Tugumalang.id – Istilah wedang tentulah tidak asing di telinga kita. Banyak sekali jenis wedang yang mudah kita jumpai. Misalnya saja wedang ronde, sekoteng, secang, bajigur, wedang uwuh, dan masih banyak lain.
Dalam Bahasa Jawa, istilah wedang berarti minuman. Dalam buku berjudul “Wedang: Minuman Segar Berkhasiat” oleh Yunita, arti kata wedang telah dikenal secara luas sebagai istilah untuk minuman tradisional yang segar dan menyehatkan badan. Wedang biasanya terbuat dari campuran aneka macam rempah-rempah seperti jahe, pala, cengkeh, daun pandan, serta tanaman lain yang dianggap memiliki manfaat untuk kesehatan.
Warga Jawa Timur khususnya Malang, pasti sudah tidak asing dengan wedang angsle. Panganan khas bercita rasa manis yang cocok untuk dinikmati di kala cuaca dingin seperti musim hujan saat ini. Sekilas makanan ini mirip dengan wedang ronde khas Yogyakarta. Namun sebenarnya kedua makanan ini sangatlah berbeda.
Asal-usul Wedang Angsle
Asal-usul dari wedang angsle sendiri hingga saat ini belum jelas diketahui, namun banyak yang menganggap bahwa panganan ini diadaptasi dari wedang ronde. Ronde memiliki cita rasa manis, dan sedikit pedas dari jahe. Sedangkan angsle memiliki cita rasa yang manis dan sedikit gurih dari santan.

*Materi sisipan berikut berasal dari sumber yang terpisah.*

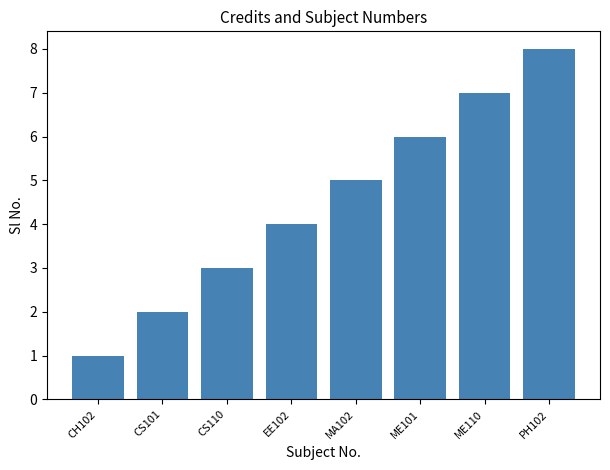

What is the approximate value at MA102?

5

Jika wedang ronde terbuat dari perpaduan antara kacang, agar-agar, dan tepung ketan yang telah dimasak sedemikian rupa hingga berbentuk bulat yang kemudian disajikan bersama dengan kuah jahe hangat.

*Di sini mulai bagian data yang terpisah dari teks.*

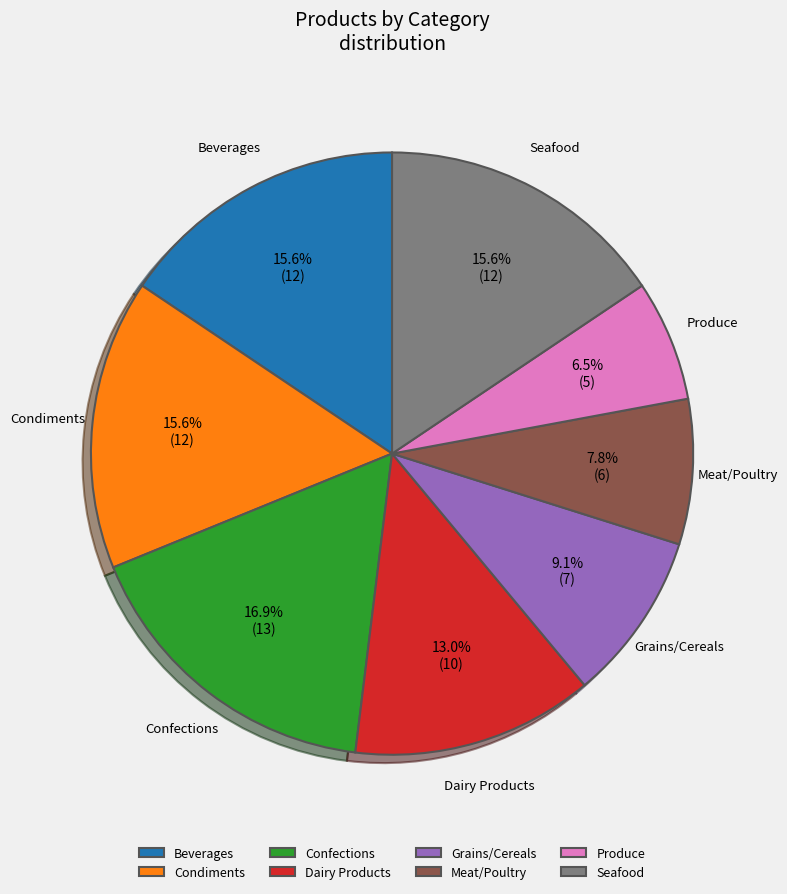

Does any single category account for the majority?

No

Sedangkan angsle terbuat dari campuran antara petulo (putu mayang), kacang hijau, ketan putih, mutiara, dan potongan roti. Kemudian bahan-bahan tersebut disajikan dengan kuah santan manis hangat yang telah diberi ekstrak vanili dan pandan.
Meski tak sepopuler wedang ronde, kuliner ini tetap memiliki peminatnya tersendiri. Jika dahulu jenis wedang ini hanya dapat dijumpai di penjual gerobakan malam hari, kini sudah mulai banyak kedai-kedai angsle yang dapat anda kunjungi. Tidak hanya di Malang dan sekitarnya, kini angsle juga mulai populer di kota-kota besar seperti Yogyakarta dan Jakata.